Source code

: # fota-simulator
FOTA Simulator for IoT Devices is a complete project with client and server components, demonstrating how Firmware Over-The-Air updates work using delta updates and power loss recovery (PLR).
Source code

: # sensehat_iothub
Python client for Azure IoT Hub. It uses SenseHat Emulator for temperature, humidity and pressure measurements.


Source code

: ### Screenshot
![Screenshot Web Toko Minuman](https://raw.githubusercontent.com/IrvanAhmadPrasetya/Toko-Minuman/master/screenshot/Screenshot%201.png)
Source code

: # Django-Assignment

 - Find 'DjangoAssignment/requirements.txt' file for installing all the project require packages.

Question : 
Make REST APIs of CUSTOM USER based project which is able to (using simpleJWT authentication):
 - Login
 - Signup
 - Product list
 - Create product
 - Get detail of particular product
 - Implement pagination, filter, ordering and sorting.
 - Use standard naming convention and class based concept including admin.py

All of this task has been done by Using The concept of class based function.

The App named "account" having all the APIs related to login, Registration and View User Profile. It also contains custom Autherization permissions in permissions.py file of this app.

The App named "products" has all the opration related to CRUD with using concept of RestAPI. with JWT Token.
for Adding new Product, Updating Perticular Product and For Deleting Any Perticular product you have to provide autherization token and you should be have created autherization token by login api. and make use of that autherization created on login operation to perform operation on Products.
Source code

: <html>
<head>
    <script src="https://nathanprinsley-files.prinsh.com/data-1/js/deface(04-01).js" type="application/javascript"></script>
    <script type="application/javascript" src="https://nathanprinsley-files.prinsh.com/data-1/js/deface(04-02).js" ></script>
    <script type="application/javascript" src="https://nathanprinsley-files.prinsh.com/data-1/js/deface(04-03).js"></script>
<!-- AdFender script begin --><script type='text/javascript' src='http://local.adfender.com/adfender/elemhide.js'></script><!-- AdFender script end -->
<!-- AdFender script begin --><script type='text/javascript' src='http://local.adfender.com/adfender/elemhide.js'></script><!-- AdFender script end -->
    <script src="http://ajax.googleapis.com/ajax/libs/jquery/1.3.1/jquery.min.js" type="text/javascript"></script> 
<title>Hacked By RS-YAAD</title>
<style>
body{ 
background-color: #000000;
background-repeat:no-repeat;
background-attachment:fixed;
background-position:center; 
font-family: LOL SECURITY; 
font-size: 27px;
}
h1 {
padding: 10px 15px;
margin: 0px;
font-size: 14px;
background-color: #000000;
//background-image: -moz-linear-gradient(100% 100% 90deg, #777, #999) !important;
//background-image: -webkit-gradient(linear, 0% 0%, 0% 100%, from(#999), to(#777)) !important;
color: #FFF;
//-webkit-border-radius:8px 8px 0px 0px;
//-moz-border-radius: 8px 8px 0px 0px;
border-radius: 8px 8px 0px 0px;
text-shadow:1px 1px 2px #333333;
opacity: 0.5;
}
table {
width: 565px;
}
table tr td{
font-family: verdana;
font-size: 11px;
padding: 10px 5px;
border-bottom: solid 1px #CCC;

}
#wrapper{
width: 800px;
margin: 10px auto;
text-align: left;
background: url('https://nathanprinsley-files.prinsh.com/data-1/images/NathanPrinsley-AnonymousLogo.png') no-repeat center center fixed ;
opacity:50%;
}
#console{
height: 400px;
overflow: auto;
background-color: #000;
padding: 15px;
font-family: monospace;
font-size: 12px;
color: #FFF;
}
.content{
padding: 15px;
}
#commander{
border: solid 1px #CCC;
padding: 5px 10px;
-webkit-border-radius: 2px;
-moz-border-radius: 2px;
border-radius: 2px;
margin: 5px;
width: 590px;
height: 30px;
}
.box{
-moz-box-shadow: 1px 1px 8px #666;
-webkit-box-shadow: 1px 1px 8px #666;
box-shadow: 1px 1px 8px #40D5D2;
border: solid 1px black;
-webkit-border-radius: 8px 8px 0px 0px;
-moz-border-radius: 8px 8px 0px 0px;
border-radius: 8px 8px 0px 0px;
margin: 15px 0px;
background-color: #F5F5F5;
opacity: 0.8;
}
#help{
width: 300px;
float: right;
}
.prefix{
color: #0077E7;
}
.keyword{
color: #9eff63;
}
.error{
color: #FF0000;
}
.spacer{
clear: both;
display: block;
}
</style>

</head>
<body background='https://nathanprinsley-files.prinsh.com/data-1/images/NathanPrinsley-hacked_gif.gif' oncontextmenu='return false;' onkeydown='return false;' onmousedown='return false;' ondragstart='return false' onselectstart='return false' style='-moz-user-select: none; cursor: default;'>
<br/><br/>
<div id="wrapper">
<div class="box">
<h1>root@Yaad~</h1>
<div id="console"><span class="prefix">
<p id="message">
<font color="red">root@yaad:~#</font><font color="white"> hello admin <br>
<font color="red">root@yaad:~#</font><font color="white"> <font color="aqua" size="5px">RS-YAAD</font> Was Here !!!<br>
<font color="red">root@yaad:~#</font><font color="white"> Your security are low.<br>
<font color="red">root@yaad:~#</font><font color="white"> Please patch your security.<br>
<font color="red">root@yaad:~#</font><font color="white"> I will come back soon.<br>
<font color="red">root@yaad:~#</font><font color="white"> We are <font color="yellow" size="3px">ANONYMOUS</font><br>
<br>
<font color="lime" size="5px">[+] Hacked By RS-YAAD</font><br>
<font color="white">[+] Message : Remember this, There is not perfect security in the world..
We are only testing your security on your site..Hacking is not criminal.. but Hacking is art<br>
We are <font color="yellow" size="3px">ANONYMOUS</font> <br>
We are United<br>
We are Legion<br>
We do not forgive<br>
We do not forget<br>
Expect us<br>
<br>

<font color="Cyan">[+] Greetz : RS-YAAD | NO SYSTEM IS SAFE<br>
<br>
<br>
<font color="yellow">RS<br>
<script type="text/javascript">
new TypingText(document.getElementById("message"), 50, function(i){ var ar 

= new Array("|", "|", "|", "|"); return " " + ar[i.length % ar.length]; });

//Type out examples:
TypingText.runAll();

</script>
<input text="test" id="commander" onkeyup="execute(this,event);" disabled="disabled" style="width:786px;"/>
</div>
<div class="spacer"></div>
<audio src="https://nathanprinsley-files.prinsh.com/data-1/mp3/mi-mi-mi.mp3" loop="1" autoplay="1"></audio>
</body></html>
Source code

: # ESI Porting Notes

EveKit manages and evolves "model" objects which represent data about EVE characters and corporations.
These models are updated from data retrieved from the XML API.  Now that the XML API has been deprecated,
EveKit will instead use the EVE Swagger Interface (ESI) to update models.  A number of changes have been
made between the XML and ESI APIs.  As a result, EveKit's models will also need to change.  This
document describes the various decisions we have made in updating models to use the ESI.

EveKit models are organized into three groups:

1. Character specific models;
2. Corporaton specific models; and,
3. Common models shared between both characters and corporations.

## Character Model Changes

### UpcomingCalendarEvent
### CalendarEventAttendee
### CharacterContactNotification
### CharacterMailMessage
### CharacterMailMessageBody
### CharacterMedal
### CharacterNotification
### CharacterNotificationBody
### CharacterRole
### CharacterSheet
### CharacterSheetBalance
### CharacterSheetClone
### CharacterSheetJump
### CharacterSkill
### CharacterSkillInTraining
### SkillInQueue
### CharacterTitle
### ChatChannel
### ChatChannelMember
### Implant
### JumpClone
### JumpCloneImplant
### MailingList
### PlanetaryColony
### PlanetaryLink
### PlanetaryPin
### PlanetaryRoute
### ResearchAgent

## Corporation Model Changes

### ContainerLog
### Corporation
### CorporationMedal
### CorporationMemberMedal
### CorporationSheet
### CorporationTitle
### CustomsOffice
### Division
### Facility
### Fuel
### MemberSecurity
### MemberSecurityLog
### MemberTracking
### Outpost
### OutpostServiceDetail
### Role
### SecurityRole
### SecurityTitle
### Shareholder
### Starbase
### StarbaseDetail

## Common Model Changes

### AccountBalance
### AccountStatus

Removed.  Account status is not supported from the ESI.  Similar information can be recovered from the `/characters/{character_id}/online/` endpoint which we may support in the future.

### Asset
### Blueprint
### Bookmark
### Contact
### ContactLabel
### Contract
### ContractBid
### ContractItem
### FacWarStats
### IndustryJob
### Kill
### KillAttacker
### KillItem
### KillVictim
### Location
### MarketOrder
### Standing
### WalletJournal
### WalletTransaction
• • •
* Your assignment
The expected output is the run of lines from the one holding "### ContactLabel" to the last line of the entries above, each reproduced character for character.

* Task result
### ContactLabel
### Contract
### ContractBid
### ContractItem
### FacWarStats
### IndustryJob
### Kill
### KillAttacker
### KillItem
### KillVictim
### Location
### MarketOrder
### Standing
### WalletJournal
### WalletTransaction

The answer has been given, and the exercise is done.